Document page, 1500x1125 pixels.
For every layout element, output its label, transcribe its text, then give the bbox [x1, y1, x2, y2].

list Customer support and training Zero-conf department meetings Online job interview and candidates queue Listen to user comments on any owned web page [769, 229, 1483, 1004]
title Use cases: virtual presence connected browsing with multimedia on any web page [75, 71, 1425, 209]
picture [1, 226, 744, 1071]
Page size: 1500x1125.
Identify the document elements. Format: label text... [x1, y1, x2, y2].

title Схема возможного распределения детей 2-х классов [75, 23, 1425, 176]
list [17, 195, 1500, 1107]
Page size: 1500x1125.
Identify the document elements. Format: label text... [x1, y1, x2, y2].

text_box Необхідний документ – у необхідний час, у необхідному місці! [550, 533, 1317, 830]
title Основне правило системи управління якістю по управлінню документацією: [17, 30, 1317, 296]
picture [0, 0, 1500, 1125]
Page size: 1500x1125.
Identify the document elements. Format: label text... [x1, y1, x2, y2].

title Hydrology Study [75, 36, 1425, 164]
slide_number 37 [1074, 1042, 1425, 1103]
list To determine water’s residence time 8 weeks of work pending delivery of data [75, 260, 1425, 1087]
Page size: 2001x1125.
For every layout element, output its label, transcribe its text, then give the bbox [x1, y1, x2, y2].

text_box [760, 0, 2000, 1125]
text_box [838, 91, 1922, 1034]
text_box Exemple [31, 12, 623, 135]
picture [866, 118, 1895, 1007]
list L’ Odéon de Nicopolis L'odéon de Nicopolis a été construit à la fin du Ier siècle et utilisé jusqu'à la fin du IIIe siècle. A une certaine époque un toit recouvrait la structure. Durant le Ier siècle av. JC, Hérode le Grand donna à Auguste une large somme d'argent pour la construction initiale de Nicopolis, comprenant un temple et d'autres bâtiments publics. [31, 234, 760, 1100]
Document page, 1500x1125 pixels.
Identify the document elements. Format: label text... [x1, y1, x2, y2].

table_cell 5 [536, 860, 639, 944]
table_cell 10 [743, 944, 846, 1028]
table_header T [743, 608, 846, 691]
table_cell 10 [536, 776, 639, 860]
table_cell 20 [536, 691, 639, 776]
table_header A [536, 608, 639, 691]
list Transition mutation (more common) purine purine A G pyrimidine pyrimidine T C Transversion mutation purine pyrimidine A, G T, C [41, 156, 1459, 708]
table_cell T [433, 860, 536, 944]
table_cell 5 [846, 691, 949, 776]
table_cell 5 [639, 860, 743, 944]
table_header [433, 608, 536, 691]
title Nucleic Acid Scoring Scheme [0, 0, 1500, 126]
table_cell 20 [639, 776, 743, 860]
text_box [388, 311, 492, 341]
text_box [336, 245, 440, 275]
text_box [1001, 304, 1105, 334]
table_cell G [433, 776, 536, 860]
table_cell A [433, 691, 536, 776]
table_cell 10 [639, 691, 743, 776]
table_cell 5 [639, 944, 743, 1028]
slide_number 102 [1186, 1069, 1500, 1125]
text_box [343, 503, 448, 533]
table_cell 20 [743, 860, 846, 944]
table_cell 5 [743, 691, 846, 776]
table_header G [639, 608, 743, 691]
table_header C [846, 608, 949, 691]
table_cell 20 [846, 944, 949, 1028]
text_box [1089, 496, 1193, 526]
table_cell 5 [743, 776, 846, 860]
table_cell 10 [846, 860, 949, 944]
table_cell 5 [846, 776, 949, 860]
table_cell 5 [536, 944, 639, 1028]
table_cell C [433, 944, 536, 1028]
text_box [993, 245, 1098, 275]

──────

■ Exercise prompt ■
Take the entries above and repeat them. Alter nothing.

■ Output for this task ■
Document page, 1500x1125 pixels.
For every layout element, output its label, transcribe its text, then give the bbox [x1, y1, x2, y2].

list Customer support and training Zero-conf department meetings Online job interview and candidates queue Listen to user comments on any owned web page [769, 229, 1483, 1004]
title Use cases: virtual presence connected browsing with multimedia on any web page [75, 71, 1425, 209]
picture [1, 226, 744, 1071]
Page size: 1500x1125.
Identify the document elements. Format: label text... [x1, y1, x2, y2].

title Схема возможного распределения детей 2-х классов [75, 23, 1425, 176]
list [17, 195, 1500, 1107]
Page size: 1500x1125.
Identify the document elements. Format: label text... [x1, y1, x2, y2].

text_box Необхідний документ – у необхідний час, у необхідному місці! [550, 533, 1317, 830]
title Основне правило системи управління якістю по управлінню документацією: [17, 30, 1317, 296]
picture [0, 0, 1500, 1125]
Page size: 1500x1125.
Identify the document elements. Format: label text... [x1, y1, x2, y2].

title Hydrology Study [75, 36, 1425, 164]
slide_number 37 [1074, 1042, 1425, 1103]
list To determine water’s residence time 8 weeks of work pending delivery of data [75, 260, 1425, 1087]
Page size: 2001x1125.
For every layout element, output its label, transcribe its text, then give the bbox [x1, y1, x2, y2].

text_box [760, 0, 2000, 1125]
text_box [838, 91, 1922, 1034]
text_box Exemple [31, 12, 623, 135]
picture [866, 118, 1895, 1007]
list L’ Odéon de Nicopolis L'odéon de Nicopolis a été construit à la fin du Ier siècle et utilisé jusqu'à la fin du IIIe siècle. A une certaine époque un toit recouvrait la structure. Durant le Ier siècle av. JC, Hérode le Grand donna à Auguste une large somme d'argent pour la construction initiale de Nicopolis, comprenant un temple et d'autres bâtiments publics. [31, 234, 760, 1100]
Document page, 1500x1125 pixels.
Identify the document elements. Format: label text... [x1, y1, x2, y2].

table_cell 5 [536, 860, 639, 944]
table_cell 10 [743, 944, 846, 1028]
table_header T [743, 608, 846, 691]
table_cell 10 [536, 776, 639, 860]
table_cell 20 [536, 691, 639, 776]
table_header A [536, 608, 639, 691]
list Transition mutation (more common) purine purine A G pyrimidine pyrimidine T C Transversion mutation purine pyrimidine A, G T, C [41, 156, 1459, 708]
table_cell T [433, 860, 536, 944]
table_cell 5 [846, 691, 949, 776]
table_cell 5 [639, 860, 743, 944]
table_header [433, 608, 536, 691]
title Nucleic Acid Scoring Scheme [0, 0, 1500, 126]
table_cell 20 [639, 776, 743, 860]
text_box [388, 311, 492, 341]
text_box [336, 245, 440, 275]
text_box [1001, 304, 1105, 334]
table_cell G [433, 776, 536, 860]
table_cell A [433, 691, 536, 776]
table_cell 10 [639, 691, 743, 776]
table_cell 5 [639, 944, 743, 1028]
slide_number 102 [1186, 1069, 1500, 1125]
text_box [343, 503, 448, 533]
table_cell 20 [743, 860, 846, 944]
table_cell 5 [743, 691, 846, 776]
table_header G [639, 608, 743, 691]
table_header C [846, 608, 949, 691]
table_cell 20 [846, 944, 949, 1028]
text_box [1089, 496, 1193, 526]
table_cell 5 [743, 776, 846, 860]
table_cell 10 [846, 860, 949, 944]
table_cell 5 [846, 776, 949, 860]
table_cell 5 [536, 944, 639, 1028]
table_cell C [433, 944, 536, 1028]
text_box [993, 245, 1098, 275]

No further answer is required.